[Exercise]:
In the entries below, swap "chart" for "graph" and leave everything else unchanged. Leave the pictures out of your answer.
____ Data for analysis
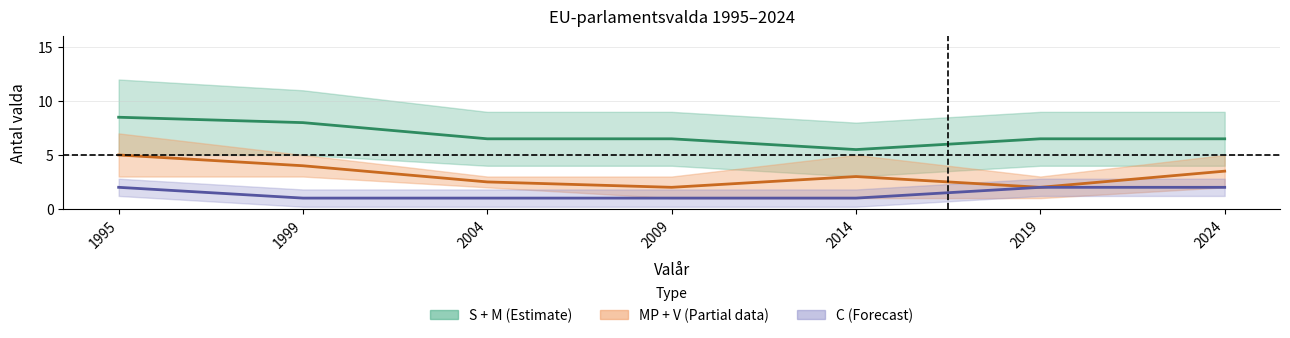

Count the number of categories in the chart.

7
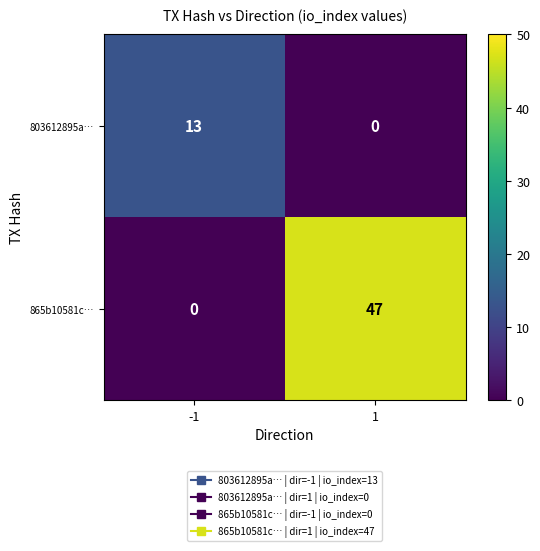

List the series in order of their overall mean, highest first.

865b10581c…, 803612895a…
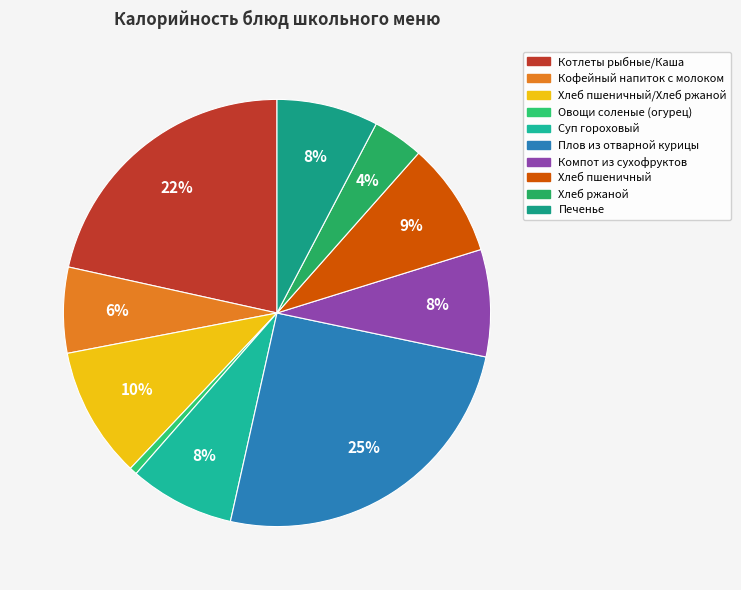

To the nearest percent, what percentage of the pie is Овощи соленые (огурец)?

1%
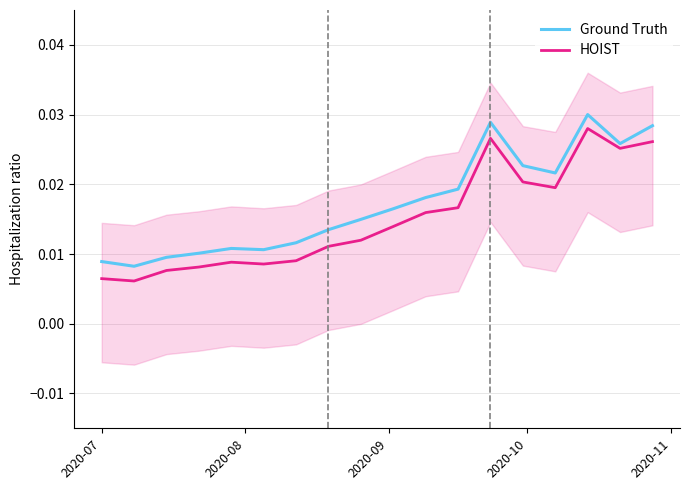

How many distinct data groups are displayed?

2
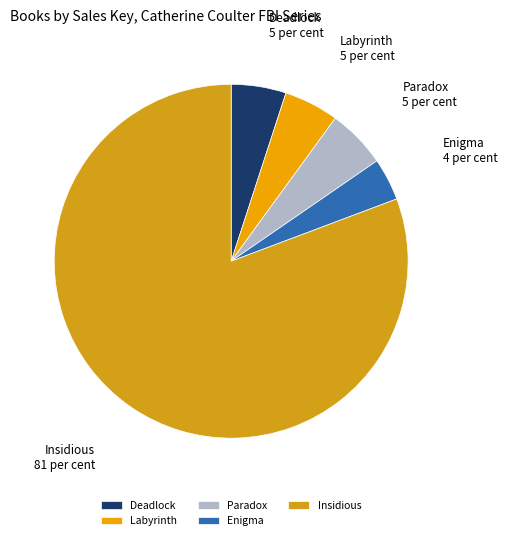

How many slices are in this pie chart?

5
________
[Written answer]:
Count the number of categories in the graph.

7

List the series in order of their overall mean, highest first.

865b10581c…, 803612895a…

To the nearest percent, what percentage of the pie is Овощи соленые (огурец)?

1%

How many distinct data groups are displayed?

2

How many slices are in this pie graph?

5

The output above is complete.